Una escribana va a juicio por millonaria defraudación

Se trata de María Alejandra Mena, a quien se le atribuye una estafa en contra del Estado provincial.
01/02/2017 00:00 Hs.
Foto: archivo.
Foto: archivo.

El lunes 6 comenzará el juicio contra María Alejandra Mena, una escribana acusada de haber cometido una millonaria defraudación contra el Estado rionegrino.

A Mena, quien luego de un trámite legal cambió su apellido a "Aguirrezabala", se le atribuye haber cometido una estafa millonaria en contra del Estado provincial. Como consecuencia de las maniobras en cuestión, se la acusa de haberse apoderado ilegítimamente de la suma de 1.158.094 pesos.

El Fiscal de Cámara Martín Lozada se propone probar que durante el período de tiempo comprendido entre el mes de diciembre del año 2001 y el mes de junio del año 2006, en su doble carácter de escribana pública y agente de recaudación, perpetró cada una de las 48 maniobras defraudatorias que se le atribuyen.

Según Lozada, tras recaudar de los particulares los importes correspondientes a los impuestos y tasas referidas, en vez de depositar el dinero a su debido tiempo en la cuenta abierta a nombre del impuesto de sellos y de la Dirección General de Rentas (DGR) en el Banco Patagonia, la imputada retuvo indebidamente y luego sustrajo distintas sumas de dinero a pesar de que los caudales públicos se encontraban bajo su custodia personal.

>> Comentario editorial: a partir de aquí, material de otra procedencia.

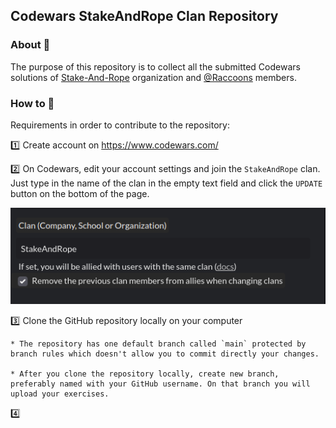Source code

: ## Codewars StakeAndRope Clan Repository

### About 🔖
The purpose of this repository is to collect all the submitted Codewars solutions of [Stake-And-Rope](https://github.com/Stake-And-Rope) organization and [@Raccoons](https://github.com/orgs/Stake-And-Rope/teams/raccoons) members.

### How to 📖
Requirements in order to contribute to the repository:

:one: Create account on https://www.codewars.com/

:two: On Codewars, edit your account settings and join the `StakeAndRope` clan. Just type in the name of the clan in the empty text field and click the `UPDATE` button on the bottom of the page.

![clan-example](https://github.com/Stake-And-Rope/codewars-clan/blob/main/images/Pasted%20image%2020230625104911.png)

:three: Clone the GitHub repository locally on your computer

	* The repository has one default branch called `main` protected by branch rules which doesn't allow you to commit directly your changes.
	
	* After you clone the repository locally, create new branch, preferably named with your GitHub username. On that branch you will upload your exercises.

:four:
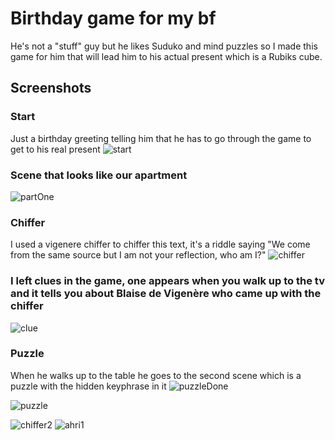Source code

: # Birthday game for my bf
He's not a "stuff" guy but he likes Suduko and mind puzzles so I made this game for him that will lead him to his actual present which is a Rubiks cube.


## Screenshots
### Start
Just a birthday greeting telling him that he has to go through the game to get to his real present
![start](https://github.com/MissPixxie/2d-javascript-game/assets/78534885/d1e784c7-82d5-438f-91bc-1df84ea9ba01)

### Scene that looks like our apartment
![partOne](https://github.com/MissPixxie/2d-javascript-game/assets/78534885/a408ab47-ccd7-4d9f-9c9c-7738f84f5121)

### Chiffer
I used a vigenere chiffer to chiffer this text, it's a riddle saying "We come from the same source but I am not your reflection, who am I?"
![chiffer](https://github.com/MissPixxie/2d-javascript-game/assets/78534885/e96d904a-7979-4b74-9df6-21810231f3bf)

### I left clues in the game, one appears when you walk up to the tv and it tells you about Blaise de Vigenère who came up with the chiffer
![clue](https://github.com/MissPixxie/2d-javascript-game/assets/78534885/d0500397-b949-4e3b-a27c-97178511ea00)

### Puzzle
When he walks up to the table he goes to the second scene which is a puzzle with the hidden keyphrase in it
![puzzleDone](https://github.com/MissPixxie/2d-javascript-game/assets/78534885/28d6335d-e841-4cff-8ea8-4a6f7c3d68cd)

![puzzle](https://github.com/MissPixxie/2d-javascript-game/assets/78534885/4da47d43-3f2b-4c23-a012-12b74d08a0eb)

![chiffer2](https://github.com/MissPixxie/2d-javascript-game/assets/78534885/eb6cdfc3-45d9-45b2-8999-95409d31cdf2)
![ahri1](https://github.com/MissPixxie/2d-javascript-game/assets/78534885/107dbe94-7abe-4a56-a83f-88e33945cf9c)
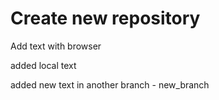 # Create new repository

Add text with browser

added local text

added new text in another branch - new_branch

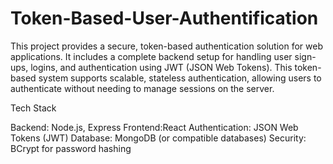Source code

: # Token-Based-User-Authentification
This project provides a secure, token-based authentication solution for web applications. It includes a complete backend setup for handling user sign-ups, logins, and authentication using JWT (JSON Web Tokens). This token-based system supports scalable, stateless authentication, allowing users to authenticate without needing to manage sessions on the server.

Tech Stack

Backend: Node.js, Express
Frontend:React
Authentication: JSON Web Tokens (JWT)
Database: MongoDB (or compatible databases)
Security: BCrypt for password hashing
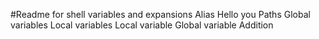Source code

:#Readme for shell variables and expansions
Alias
Hello you
Paths
Global variables
Local variables
Local variable
Global variable
Addition
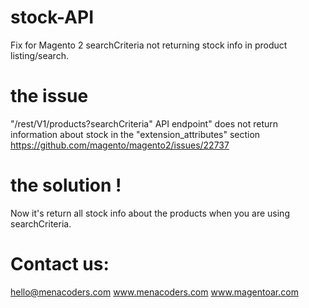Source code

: # stock-API
Fix for Magento 2 searchCriteria not returning stock info in product listing/search.

# the issue
"/rest/V1/products?searchCriteria" API endpoint" does not return information about stock in the "extension_attributes" section
https://github.com/magento/magento2/issues/22737

# the solution !
Now it's return all stock info about the products when you are using searchCriteria.

# Contact us:
hello@menacoders.com
www.menacoders.com
www.magentoar.com
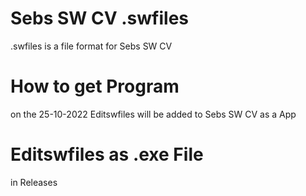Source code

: # Sebs SW CV .swfiles
.swfiles is a file format for Sebs SW CV
# How to get Program
on the 25-10-2022
Editswfiles will be added to Sebs SW CV as a App
# Editswfiles as .exe File
in Releases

El modus operandi utilizado, aclaró el fiscal, se repitió en cada uno de los casos analizados: una vez recaudados los impuestos y tasas, sustrajo todo o parte de dichos caudales públicos. En la mayoría de los casos depositó una cifra menor en el Banco Patagonia para obtener así un comprobante del formulario 428 con el sello de la entidad bancaria.

Y para hacer ingresar en error a la administración pública -acerca de lo realmente depositado- y sortear las inspecciones que le pudiera realizar DGR y el Colegio  Notarial, adulteró los comprobantes de depósito obtenidos, borrando la cifras efectivamente depositadas y consignando en letra manuscrita o a máquina el importe que había efectivamente recaudado.